======== Record set ========

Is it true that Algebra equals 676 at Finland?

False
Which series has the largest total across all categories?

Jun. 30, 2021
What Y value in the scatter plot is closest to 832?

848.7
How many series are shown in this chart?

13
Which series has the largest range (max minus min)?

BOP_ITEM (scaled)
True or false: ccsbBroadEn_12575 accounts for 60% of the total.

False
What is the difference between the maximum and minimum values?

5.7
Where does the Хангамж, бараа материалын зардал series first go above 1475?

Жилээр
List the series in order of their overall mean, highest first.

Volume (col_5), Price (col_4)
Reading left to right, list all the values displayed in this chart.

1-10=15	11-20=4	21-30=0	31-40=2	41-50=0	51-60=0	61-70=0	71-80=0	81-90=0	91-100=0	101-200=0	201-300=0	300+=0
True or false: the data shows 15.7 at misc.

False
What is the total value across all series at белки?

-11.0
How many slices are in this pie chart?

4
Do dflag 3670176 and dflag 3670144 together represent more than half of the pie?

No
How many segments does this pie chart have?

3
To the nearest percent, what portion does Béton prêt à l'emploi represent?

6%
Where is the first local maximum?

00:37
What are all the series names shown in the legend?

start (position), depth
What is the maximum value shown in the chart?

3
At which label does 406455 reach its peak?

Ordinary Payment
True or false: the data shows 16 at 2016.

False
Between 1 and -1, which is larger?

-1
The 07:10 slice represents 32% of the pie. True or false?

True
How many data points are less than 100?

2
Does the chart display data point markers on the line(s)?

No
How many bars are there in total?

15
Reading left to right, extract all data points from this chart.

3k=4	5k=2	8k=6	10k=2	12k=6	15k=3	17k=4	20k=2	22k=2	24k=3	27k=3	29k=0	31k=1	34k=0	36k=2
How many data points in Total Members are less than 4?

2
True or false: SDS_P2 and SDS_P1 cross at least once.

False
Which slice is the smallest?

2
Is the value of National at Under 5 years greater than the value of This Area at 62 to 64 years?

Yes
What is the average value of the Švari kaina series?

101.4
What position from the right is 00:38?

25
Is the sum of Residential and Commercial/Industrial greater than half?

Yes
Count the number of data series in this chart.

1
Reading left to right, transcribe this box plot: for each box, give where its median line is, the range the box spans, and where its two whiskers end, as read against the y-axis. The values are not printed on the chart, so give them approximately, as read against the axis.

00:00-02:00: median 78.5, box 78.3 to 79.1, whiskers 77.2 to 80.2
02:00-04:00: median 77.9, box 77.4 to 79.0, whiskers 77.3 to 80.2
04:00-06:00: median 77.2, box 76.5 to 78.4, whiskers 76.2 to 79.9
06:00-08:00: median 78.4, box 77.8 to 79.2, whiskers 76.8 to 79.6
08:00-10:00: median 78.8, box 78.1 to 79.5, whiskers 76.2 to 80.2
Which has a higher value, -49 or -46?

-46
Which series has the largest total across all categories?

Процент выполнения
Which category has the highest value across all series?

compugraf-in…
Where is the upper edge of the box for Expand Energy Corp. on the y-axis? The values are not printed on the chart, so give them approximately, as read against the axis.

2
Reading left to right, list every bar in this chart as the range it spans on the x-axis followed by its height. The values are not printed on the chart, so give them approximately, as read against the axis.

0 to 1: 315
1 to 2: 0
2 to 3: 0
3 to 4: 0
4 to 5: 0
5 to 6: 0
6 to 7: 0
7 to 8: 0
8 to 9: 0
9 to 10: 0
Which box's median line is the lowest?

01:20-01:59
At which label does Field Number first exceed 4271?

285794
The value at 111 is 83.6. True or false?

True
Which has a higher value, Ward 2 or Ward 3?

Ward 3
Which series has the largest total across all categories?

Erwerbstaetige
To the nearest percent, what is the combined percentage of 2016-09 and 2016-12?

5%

========

Reproduce every line of the listing above verbatim, with nothing left out or changed.

## Output:
Is it true that Algebra equals 676 at Finland?

False
Which series has the largest total across all categories?

Jun. 30, 2021
What Y value in the scatter plot is closest to 832?

848.7
How many series are shown in this chart?

13
Which series has the largest range (max minus min)?

BOP_ITEM (scaled)
True or false: ccsbBroadEn_12575 accounts for 60% of the total.

False
What is the difference between the maximum and minimum values?

5.7
Where does the Хангамж, бараа материалын зардал series first go above 1475?

Жилээр
List the series in order of their overall mean, highest first.

Volume (col_5), Price (col_4)
Reading left to right, list all the values displayed in this chart.

1-10=15	11-20=4	21-30=0	31-40=2	41-50=0	51-60=0	61-70=0	71-80=0	81-90=0	91-100=0	101-200=0	201-300=0	300+=0
True or false: the data shows 15.7 at misc.

False
What is the total value across all series at белки?

-11.0
How many slices are in this pie chart?

4
Do dflag 3670176 and dflag 3670144 together represent more than half of the pie?

No
How many segments does this pie chart have?

3
To the nearest percent, what portion does Béton prêt à l'emploi represent?

6%
Where is the first local maximum?

00:37
What are all the series names shown in the legend?

start (position), depth
What is the maximum value shown in the chart?

3
At which label does 406455 reach its peak?

Ordinary Payment
True or false: the data shows 16 at 2016.

False
Between 1 and -1, which is larger?

-1
The 07:10 slice represents 32% of the pie. True or false?

True
How many data points are less than 100?

2
Does the chart display data point markers on the line(s)?

No
How many bars are there in total?

15
Reading left to right, extract all data points from this chart.

3k=4	5k=2	8k=6	10k=2	12k=6	15k=3	17k=4	20k=2	22k=2	24k=3	27k=3	29k=0	31k=1	34k=0	36k=2
How many data points in Total Members are less than 4?

2
True or false: SDS_P2 and SDS_P1 cross at least once.

False
Which slice is the smallest?

2
Is the value of National at Under 5 years greater than the value of This Area at 62 to 64 years?

Yes
What is the average value of the Švari kaina series?

101.4
What position from the right is 00:38?

25
Is the sum of Residential and Commercial/Industrial greater than half?

Yes
Count the number of data series in this chart.

1
Reading left to right, transcribe this box plot: for each box, give where its median line is, the range the box spans, and where its two whiskers end, as read against the y-axis. The values are not printed on the chart, so give them approximately, as read against the axis.

00:00-02:00: median 78.5, box 78.3 to 79.1, whiskers 77.2 to 80.2
02:00-04:00: median 77.9, box 77.4 to 79.0, whiskers 77.3 to 80.2
04:00-06:00: median 77.2, box 76.5 to 78.4, whiskers 76.2 to 79.9
06:00-08:00: median 78.4, box 77.8 to 79.2, whiskers 76.8 to 79.6
08:00-10:00: median 78.8, box 78.1 to 79.5, whiskers 76.2 to 80.2
Which has a higher value, -49 or -46?

-46
Which series has the largest total across all categories?

Процент выполнения
Which category has the highest value across all series?

compugraf-in…
Where is the upper edge of the box for Expand Energy Corp. on the y-axis? The values are not printed on the chart, so give them approximately, as read against the axis.

2
Reading left to right, list every bar in this chart as the range it spans on the x-axis followed by its height. The values are not printed on the chart, so give them approximately, as read against the axis.

0 to 1: 315
1 to 2: 0
2 to 3: 0
3 to 4: 0
4 to 5: 0
5 to 6: 0
6 to 7: 0
7 to 8: 0
8 to 9: 0
9 to 10: 0
Which box's median line is the lowest?

01:20-01:59
At which label does Field Number first exceed 4271?

285794
The value at 111 is 83.6. True or false?

True
Which has a higher value, Ward 2 or Ward 3?

Ward 3
Which series has the largest total across all categories?

Erwerbstaetige
To the nearest percent, what is the combined percentage of 2016-09 and 2016-12?

5%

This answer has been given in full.